Pawar dismisses IRMA and Chamber claims, and says the implementation cost (which the task force estimates is a 0.7%-1.5% increase in labor costs) is minimal. “Quite frankly, I don’t understand what the disdain for working people is… at the end of the day it’s good for business because it’s good for people,” he told Aldertrack.
Ladky was well aware of both groups’ concerns, and said the report took pains to lay them out, but echoed Pawar. “It’s not a cost anywhere even remotely like the minimum wage.” Many employers the task force spoke to were concerned with making their business fairer for workers and attractive to new hires. “It’s not as if no employers want to do it, or advocates are always going to be fighting for the maximum. I think what our process showed is lots of employers want to do right by their employees.”

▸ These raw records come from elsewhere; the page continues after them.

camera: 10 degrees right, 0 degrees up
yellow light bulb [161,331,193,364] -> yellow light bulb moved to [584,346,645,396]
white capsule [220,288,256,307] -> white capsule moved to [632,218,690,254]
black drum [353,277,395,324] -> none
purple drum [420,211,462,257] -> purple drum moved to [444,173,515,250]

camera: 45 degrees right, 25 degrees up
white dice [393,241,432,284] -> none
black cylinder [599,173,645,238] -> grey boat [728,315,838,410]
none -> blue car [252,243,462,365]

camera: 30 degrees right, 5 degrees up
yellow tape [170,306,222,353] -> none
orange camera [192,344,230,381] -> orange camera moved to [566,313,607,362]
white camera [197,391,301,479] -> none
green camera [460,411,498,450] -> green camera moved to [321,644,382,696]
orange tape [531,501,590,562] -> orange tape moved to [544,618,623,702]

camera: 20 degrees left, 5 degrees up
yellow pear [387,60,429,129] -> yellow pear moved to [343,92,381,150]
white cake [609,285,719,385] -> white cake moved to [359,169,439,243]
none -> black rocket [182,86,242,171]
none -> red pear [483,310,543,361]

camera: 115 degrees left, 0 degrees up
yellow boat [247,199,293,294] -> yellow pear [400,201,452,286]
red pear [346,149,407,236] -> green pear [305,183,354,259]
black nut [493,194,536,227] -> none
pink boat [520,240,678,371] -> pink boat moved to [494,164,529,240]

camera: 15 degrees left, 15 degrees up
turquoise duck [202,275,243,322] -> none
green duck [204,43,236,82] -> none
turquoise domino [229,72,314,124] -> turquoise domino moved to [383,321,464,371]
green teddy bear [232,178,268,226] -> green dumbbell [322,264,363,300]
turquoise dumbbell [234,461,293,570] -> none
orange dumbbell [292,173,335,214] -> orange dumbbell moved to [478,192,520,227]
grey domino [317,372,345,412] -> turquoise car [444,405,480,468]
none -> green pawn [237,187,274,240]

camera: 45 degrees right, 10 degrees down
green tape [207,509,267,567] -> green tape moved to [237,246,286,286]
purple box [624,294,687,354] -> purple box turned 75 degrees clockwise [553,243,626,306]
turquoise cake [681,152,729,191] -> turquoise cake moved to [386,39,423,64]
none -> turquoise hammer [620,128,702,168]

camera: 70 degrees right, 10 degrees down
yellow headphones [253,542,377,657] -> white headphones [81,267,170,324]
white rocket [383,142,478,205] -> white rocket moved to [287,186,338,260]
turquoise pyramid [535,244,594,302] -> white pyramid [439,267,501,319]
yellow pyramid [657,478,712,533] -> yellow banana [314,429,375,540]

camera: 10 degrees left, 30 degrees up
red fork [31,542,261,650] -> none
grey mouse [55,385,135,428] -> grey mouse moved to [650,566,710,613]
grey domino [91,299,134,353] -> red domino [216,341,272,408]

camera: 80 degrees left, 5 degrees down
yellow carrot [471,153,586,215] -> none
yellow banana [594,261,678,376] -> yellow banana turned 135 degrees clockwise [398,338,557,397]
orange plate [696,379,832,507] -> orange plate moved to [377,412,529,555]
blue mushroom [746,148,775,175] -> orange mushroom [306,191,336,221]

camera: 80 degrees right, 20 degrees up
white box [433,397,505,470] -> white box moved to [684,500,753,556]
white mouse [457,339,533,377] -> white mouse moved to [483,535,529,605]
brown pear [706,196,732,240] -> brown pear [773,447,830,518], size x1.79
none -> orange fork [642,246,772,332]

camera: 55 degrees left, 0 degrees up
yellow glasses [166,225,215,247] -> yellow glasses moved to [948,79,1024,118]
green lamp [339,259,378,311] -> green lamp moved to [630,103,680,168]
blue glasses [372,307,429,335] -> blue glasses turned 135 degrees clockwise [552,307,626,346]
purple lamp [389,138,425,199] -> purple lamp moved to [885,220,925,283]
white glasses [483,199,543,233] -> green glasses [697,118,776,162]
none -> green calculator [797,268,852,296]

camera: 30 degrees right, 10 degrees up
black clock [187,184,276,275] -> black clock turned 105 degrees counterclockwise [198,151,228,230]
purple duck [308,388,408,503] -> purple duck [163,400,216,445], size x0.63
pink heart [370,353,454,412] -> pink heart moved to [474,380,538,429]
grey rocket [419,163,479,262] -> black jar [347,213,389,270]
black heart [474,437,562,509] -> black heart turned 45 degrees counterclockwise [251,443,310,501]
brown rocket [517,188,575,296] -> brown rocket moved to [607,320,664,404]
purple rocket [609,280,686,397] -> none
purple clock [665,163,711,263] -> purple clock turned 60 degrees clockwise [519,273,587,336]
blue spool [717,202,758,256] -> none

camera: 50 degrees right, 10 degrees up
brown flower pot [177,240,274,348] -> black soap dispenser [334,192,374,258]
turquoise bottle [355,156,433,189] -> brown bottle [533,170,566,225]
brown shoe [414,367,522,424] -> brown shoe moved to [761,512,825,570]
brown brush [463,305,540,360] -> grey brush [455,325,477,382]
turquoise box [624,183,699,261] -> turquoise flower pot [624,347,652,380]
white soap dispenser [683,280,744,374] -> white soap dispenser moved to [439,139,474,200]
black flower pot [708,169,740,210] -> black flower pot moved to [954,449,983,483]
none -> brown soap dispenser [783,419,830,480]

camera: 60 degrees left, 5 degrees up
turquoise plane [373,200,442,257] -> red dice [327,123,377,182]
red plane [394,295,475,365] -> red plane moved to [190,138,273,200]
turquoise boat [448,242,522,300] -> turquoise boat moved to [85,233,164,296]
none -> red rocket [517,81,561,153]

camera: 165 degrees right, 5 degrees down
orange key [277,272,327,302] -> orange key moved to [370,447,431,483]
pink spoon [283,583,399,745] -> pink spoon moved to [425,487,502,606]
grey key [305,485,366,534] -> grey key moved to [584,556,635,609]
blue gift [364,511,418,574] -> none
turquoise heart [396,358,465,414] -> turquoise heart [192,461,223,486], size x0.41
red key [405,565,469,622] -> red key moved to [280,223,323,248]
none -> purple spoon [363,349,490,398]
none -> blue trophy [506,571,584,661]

The recommendations are more conservative than the ordinance first pitched in 2014, and are the result of a business and labor consensus, Ladky says.
Employees will have to work 40 hours to accrue one hour of sick leave (up from 30 in the original paid sick leave ordinance), new hires will have to wait 120 to 180 days to utilize a paid sick day (up from 90 days), and the total number of sick days available would be capped at five, down from nine.
But some in labor, like UFCW Local 881’s political director Zach Koutsky, are happy to see a bigger paid sick leave umbrella that includes all private sector workers. He says ultimately, this version is more amenable to passage than the 2014 ordinance, and he doesn’t want to wait another year for this chance to come around again.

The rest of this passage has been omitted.